Three hexes northwest of Alakran.
In this dull stretch of land between the low, eroded ridges that mark the beginning of the Dhuga range, let's talk about the weather.
I realize I never updated my old post about weather dice to discuss the dice system I have ended up using in actual play for many years. It relies on normal d6, not the Chessex weather d8, and has been fairly successful across a few campaigns.
Weather for the day (or a 12 hour or 6 hour period) is determined by a roll of 3d6, which are looked at separately for a combined weather picture. The overall impression comes form the following icon table, which somewhat corresponds to the standard arrangement of pips on the die:
Temperature is determined by the preponderance of 1's to 5's. The two cancel each other out; each 1 not matched by a 5 correspond to warmer temperatures of +10F/5C, and each 5 not matched by a 1 to colder temperatures of -10F/5C, compared to the average for the climate and season. The average temperature in Spring in the region is 75F/22C by day and 60F/15C by night.
Wind is determined by the preponderance of 3's compared to 1's. The typical climate norm, observed in the region, is for light breeze (1-2 on the Beaufort scale); if 3's outnumber 1's by 1 it means light wind (3-4), by 2 it means strong wind (5-6), and three 3's means a dangerous wind (7+). More 1's than 3's means dead calm. The Scarp means that winds from the east in East Wahattu, and from the west in west Dulsharna, are not often seen. Dangerous winds from the south will be sandstorms in the second and third months of spring.
Clouds and precipitation depend on climate, which determines how much 4 and 6 results are cancelled out in general or by other die results. A 6 result always comes with clouds.
The first month of Spring, called Nisannu throughout the region, comes after the rainy winter and is a "very dry" climate. One 6 is automatically cancelled, and 1-2 cancels 4-6. This means that light rain requires two 6'es with no 1-2's to be rolled, and moderate rain is only had once every other season (3 6's, 1/216 days).
The other two months, Iyarru and Simannu, are "arid." In the daytime, one 4 and two 6's are automatically cancelled out, and 1-2 cancels 4. This means cloud cover is rare and light rain very rare.

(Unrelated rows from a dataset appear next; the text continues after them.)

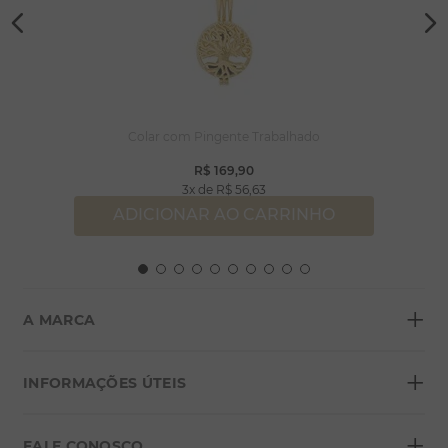
Colar com Pingente Trabalhado
R$
169
,
90
3
R$
56
,
63
ADICIONAR AO CARRINHO
+
A MARCA
+
Sobre a Morana
INFORMAÇÕES ÚTEIS
Lojas
+
Blog
FALE CONOSCO
Seja um franqueado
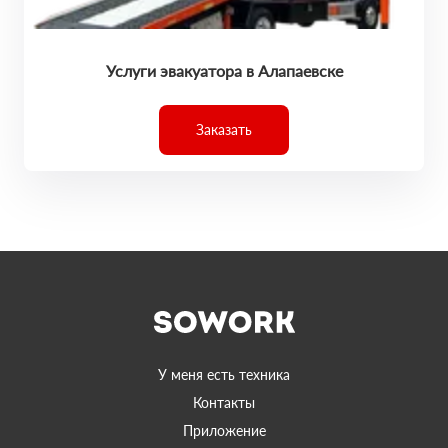
Услуги эвакуатора в Алапаевске
Заказать
У меня есть техника
Контакты
Приложение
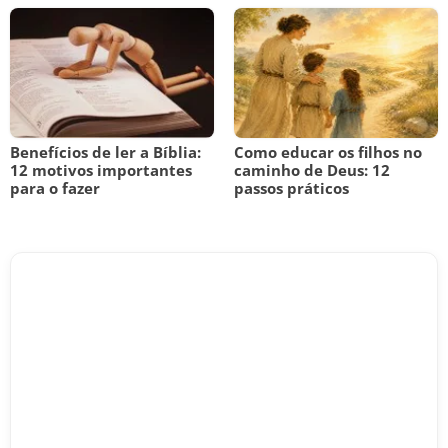
Benefícios de ler a Bíblia:
Como educar os filhos no
12 motivos importantes
caminho de Deus: 12
para o fazer
passos práticos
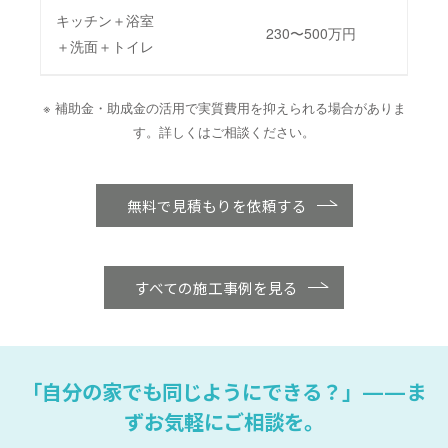
キッチン＋浴室
230〜500万円
2〜
＋洗面＋トイレ
※ 補助金・助成金の活用で実質費用を抑えられる場合がありま
す。詳しくはご相談ください。
無料で見積もりを依頼する
すべての施工事例を見る
「自分の家でも同じようにできる？」——ま
ずお気軽にご相談を。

In the night, clouds and rain occur as in Nisannu.
In the war between sun and clouds, throughout Spring, 1 (no clouds) will always win over 2 (partly cloudy).
Continuing weather: If you want to simulate consistent weather day to day, roll 3 dice in order and one extra, and if the extra rolls a number you saw the previous day, swap it in for the first number rolled you did not see the previous day.
You can also do this for 12 hour (3+2 dice) or 6 hour (3+3 dice) periods.
Example: Weather covering the days 4 through 6 Nisannu is rolled.
4 Nisannu: 5-1-1 means it is hot and cloudless (one more 1 than 5); 27C by day and 20C by night.
5 Nisannu: 4-5-4 + 5. We drop the 4 and substitute the 5, making 5-5-4. Ironically this means a sudden change to cold, cloudy weather, only 12C by day and overcast!
6 Nisannu: 5-6-5 + 6. The added 6 does not match the previous day so it is dropped. The cold weather continues, so does the cloud cover (a cancelled 6 still means some cloud), and it seems it is trying to rain -- but does not succeed because one 6 is cancelled.
Daily weather gives texture to travel and activities outdoors, and sometimes can throw challenges of extreme heat, wind, and precipitation at the players -- which will be detailed more in a later post.